Nie ma prostych rozwiązań, ale jednym z nich na pewno jest zapewnienie młodym ludziom czasu wolnego. Często dorośli mają przekonanie, że jak nastolatkowie dostaną czas wolny nie wiadomo co przyjdzie im do głowy. No i pewnie część z nich zrobi coś głupiego lub zacznie tracić czas na coś, co my uznamy za „głupotę”, ale czy my jako dorośli nie dajemy sobie do tego prawa? Czy my nie potrzebujemy czasu, żeby się „odmóżdżyć”, zrobić coś głupiego? A robimy to po to, by się odstresować. Co w takim razie mają powiedzieć młodzi ludzie, którzy bardzo często w ramach systemu edukacji funkcjonują w przewlekłym stresie, na których jest wywierana presja przez rodziców i nauczycieli, by osiągali jak najlepsze wyniki, którzy coraz więcej czasu w szkole i poza nią przeznaczają na „naukę”, choć bardzo często niczego się nie uczą – zresztą, zapytajmy samych siebie, ile my pamiętamy ze szkoły i ile tak naprawdę się w niej nauczyliśmy. Rozwiązaniem jest

też z pewnością zwiększanie świadomości na temat tego, jak może i powinna wyglądać edukacja w XXI wieku – i że na pewno nie powinna wyglądać jak szkoła rodem z XIX wieku. Nastolatkom starałem się to pokazać w mojej poprzedniej książce „Dlaczego szkoła cię wkurza i jak ją przetrwać”, w której znalazło się bardzo wiele porad na temat tego, jak uczyć się efektywnie.

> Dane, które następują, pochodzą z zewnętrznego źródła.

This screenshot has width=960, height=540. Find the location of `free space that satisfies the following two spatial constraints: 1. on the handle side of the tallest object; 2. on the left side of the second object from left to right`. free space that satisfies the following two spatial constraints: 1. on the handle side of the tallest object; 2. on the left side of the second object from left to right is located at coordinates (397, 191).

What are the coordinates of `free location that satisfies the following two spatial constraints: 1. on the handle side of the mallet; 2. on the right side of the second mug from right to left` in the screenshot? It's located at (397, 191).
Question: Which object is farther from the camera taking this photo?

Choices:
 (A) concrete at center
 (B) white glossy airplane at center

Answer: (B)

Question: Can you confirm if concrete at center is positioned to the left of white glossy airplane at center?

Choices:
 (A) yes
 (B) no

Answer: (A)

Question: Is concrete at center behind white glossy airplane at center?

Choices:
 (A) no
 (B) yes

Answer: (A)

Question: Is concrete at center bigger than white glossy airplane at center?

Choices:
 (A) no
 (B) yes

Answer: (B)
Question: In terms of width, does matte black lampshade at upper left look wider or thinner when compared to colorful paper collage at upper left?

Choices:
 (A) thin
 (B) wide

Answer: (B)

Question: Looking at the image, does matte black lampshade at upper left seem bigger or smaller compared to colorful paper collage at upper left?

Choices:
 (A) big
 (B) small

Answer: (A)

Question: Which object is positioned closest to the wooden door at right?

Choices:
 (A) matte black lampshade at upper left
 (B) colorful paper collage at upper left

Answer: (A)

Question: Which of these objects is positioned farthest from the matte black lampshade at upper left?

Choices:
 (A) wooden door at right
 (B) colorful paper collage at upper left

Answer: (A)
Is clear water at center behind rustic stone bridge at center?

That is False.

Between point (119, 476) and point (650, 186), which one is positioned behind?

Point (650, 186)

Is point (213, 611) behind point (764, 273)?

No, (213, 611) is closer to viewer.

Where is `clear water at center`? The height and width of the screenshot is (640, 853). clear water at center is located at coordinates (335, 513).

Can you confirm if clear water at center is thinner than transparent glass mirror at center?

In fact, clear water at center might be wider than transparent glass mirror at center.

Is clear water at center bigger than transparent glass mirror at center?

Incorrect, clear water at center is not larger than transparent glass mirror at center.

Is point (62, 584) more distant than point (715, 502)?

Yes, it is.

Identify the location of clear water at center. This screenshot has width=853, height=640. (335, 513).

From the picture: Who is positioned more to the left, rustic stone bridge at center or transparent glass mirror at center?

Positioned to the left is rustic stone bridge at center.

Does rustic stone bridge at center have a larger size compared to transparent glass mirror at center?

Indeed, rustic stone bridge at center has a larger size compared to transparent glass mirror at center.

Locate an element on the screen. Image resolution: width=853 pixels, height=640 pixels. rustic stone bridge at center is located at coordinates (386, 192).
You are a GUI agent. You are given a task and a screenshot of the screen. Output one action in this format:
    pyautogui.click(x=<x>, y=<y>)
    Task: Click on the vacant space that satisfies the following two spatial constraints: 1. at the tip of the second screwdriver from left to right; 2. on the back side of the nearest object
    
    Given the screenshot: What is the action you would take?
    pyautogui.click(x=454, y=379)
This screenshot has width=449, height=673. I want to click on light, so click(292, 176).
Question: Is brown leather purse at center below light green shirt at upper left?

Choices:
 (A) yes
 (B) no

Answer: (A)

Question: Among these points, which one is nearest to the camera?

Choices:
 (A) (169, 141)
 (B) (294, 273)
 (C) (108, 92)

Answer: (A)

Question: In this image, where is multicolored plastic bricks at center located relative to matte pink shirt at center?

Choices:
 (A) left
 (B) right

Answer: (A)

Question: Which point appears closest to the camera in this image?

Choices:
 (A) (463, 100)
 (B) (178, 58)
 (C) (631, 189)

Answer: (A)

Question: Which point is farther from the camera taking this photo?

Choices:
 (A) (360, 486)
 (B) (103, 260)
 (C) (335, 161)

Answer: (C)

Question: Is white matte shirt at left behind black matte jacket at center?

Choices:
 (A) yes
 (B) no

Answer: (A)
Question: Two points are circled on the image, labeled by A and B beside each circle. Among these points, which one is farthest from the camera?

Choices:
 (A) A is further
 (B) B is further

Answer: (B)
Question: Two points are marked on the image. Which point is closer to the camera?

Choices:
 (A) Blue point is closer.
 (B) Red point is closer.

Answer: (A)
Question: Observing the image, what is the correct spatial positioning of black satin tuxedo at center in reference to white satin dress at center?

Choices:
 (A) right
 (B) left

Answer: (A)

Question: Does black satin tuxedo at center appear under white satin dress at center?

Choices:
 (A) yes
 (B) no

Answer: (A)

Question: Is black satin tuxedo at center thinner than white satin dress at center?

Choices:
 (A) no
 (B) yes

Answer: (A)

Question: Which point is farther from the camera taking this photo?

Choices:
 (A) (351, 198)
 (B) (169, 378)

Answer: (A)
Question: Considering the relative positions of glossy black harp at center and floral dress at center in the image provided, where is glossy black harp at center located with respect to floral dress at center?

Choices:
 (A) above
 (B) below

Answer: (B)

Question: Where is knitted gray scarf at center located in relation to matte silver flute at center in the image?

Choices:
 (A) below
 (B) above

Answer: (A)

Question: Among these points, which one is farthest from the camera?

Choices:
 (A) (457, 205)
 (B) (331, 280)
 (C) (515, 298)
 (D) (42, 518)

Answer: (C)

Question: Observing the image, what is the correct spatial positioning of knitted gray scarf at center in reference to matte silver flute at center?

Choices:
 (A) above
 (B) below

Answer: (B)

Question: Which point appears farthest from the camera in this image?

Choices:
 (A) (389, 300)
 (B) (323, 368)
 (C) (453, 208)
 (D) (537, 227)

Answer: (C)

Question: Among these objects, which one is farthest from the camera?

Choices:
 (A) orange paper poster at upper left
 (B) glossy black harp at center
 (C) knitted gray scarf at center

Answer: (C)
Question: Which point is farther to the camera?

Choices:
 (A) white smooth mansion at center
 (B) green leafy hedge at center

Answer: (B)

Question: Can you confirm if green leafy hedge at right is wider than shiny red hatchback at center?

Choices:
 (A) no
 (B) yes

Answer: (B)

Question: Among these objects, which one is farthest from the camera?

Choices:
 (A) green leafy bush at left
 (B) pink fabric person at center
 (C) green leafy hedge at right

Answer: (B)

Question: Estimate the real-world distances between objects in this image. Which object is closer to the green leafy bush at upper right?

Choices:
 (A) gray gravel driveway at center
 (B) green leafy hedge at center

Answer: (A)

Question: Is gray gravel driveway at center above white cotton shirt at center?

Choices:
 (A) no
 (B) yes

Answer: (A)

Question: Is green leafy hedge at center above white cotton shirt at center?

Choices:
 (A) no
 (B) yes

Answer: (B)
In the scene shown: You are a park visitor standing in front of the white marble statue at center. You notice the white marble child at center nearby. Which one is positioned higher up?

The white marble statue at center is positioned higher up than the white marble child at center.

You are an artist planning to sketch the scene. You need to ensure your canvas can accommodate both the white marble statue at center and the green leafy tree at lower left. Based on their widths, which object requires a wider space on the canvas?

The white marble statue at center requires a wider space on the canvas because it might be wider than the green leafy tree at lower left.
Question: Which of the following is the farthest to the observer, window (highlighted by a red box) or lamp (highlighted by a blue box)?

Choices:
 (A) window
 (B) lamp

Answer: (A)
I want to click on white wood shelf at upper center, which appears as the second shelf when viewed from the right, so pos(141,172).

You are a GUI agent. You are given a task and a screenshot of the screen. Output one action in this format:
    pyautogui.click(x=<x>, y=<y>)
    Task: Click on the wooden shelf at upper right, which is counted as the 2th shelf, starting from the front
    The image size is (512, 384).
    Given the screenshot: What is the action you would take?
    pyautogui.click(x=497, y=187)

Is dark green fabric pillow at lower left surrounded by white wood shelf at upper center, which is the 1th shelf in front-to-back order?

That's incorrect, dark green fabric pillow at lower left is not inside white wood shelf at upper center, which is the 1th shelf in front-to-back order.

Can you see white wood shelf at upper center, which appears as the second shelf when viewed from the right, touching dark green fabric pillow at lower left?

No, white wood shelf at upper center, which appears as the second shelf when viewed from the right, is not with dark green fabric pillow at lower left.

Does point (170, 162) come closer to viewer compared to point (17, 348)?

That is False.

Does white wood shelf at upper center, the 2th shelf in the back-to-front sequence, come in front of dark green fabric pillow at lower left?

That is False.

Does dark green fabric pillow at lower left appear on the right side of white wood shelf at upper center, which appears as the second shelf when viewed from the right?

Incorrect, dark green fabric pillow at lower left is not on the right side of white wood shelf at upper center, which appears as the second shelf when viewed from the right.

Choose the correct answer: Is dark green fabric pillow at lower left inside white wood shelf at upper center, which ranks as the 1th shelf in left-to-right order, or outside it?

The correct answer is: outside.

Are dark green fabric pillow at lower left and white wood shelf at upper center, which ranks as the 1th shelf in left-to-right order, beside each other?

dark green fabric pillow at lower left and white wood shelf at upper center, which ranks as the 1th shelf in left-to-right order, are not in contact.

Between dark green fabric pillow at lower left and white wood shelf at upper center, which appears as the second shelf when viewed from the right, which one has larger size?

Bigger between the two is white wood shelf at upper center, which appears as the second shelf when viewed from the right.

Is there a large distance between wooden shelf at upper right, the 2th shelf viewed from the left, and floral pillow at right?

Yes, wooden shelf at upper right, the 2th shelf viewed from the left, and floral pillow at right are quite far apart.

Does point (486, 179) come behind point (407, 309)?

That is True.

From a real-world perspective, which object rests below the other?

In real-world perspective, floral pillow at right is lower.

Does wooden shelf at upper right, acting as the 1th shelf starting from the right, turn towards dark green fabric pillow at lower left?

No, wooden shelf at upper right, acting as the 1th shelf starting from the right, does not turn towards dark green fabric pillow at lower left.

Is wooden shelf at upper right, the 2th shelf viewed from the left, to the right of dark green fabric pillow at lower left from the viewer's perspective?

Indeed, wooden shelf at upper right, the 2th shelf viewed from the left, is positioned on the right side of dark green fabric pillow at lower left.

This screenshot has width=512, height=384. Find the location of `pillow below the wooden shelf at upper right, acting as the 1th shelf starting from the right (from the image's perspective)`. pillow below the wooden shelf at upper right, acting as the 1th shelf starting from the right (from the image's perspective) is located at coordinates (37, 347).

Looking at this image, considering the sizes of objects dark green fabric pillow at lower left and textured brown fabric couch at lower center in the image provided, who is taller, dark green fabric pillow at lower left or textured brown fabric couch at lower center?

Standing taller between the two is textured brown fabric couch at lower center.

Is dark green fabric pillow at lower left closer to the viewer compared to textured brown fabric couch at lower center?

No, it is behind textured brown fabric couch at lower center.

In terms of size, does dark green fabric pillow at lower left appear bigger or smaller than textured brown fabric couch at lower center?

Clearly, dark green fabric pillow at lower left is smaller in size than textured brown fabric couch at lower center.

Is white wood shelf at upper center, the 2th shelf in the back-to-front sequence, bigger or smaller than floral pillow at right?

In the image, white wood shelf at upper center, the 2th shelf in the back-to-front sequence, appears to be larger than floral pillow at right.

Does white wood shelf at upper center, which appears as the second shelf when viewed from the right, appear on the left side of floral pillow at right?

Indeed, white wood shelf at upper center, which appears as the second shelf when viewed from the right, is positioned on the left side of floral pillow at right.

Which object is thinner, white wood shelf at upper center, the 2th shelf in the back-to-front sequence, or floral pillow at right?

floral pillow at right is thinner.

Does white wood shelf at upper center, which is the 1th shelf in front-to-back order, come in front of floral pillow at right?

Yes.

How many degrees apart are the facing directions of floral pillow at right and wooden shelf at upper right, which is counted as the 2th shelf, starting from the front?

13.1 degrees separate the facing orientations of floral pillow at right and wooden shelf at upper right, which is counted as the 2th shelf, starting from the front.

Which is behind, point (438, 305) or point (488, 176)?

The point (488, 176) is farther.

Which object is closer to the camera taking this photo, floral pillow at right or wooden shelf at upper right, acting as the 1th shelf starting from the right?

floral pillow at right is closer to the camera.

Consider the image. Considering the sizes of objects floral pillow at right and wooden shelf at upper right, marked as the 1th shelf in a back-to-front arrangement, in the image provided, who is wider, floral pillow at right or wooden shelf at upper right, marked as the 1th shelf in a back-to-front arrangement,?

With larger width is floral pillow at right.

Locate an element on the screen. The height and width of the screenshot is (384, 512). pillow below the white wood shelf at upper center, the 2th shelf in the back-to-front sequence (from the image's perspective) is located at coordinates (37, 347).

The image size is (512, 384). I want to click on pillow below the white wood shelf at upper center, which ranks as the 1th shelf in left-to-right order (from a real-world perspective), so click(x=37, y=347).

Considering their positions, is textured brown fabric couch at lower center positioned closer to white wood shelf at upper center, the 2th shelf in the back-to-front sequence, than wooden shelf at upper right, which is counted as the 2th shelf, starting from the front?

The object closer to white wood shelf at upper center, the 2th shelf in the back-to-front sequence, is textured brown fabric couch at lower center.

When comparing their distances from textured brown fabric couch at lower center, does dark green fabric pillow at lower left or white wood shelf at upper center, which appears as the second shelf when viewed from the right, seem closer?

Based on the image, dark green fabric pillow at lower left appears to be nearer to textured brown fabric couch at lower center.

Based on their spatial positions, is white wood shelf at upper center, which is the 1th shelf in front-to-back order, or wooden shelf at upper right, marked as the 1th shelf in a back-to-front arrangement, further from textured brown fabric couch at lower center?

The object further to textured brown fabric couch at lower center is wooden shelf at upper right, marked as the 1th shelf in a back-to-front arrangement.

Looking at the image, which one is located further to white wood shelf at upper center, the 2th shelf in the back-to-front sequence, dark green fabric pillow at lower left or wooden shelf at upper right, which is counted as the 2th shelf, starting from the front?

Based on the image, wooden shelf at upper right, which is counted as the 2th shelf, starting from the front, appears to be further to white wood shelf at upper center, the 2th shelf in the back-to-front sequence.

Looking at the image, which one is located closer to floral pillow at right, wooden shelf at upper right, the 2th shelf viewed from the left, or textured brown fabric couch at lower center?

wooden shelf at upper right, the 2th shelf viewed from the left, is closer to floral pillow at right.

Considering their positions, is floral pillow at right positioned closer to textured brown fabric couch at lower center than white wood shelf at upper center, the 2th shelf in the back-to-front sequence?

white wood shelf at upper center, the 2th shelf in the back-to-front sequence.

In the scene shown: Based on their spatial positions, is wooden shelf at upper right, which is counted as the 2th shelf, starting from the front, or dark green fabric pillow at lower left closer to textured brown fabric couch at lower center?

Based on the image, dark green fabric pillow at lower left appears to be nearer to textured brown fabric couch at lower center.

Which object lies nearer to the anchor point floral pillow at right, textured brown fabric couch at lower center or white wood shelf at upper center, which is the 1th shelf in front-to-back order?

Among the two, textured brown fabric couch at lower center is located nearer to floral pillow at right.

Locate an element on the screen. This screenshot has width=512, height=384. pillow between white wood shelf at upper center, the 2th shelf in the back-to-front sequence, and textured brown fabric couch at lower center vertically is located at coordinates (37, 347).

Natomiast w „Wszystko, czego ci nie mówią, gdy jesteś nastolatkiem” jest sporo praktycznych wskazówek, jak rozpoznać swój potencjał i nauczyć się z niego korzystać. Jest też bardzo dużo porad dotyczących dbania o dobrostan psychofizyczny – tego, jak uczyć się optymizmu, jak rozwijać odporność psychiczną oraz jak młodym ludziom może dziś pomóc stoicka postawa.

Zobacz: Myślimy tak: „jeśli sobie odpuszczę, to niczego w życiu nie osiągnę, bo jestem leniem”

fot. iStock

Dlaczego nie warto uczyć się wszystkiego?

Warto uczyć się wszystkiego, jeśli mamy czas i chęci. Są takie osoby, które w szkole czują się jak ryby w wodzie, bo mają odpowiednie przygotowanie i są na tym etapie rozwoju, którego akurat wymaga od nich szkoła. To oczywiście często zmienia się z czasem, pojawia się kryzys i wtedy taka osoba czuje, że zawodzi, że nie jest dość dobra. I tu zaczynają się problemy. Natomiast zdecydowana większość młodych ludzi nie potrafi się wpisać w arbitralne wymagania systemu i… to jest ok. Zarówno nastolatkowie, jak i ich rodzice powinni pamiętać, że dziś bardziej się liczy to, w czym jesteśmy naprawdę dobrzy i wyjątkowi – nie to, czy potrafimy robić to samo co wszyscy, lecz czy mamy swoją niszę i robimy coś jak nikt inny.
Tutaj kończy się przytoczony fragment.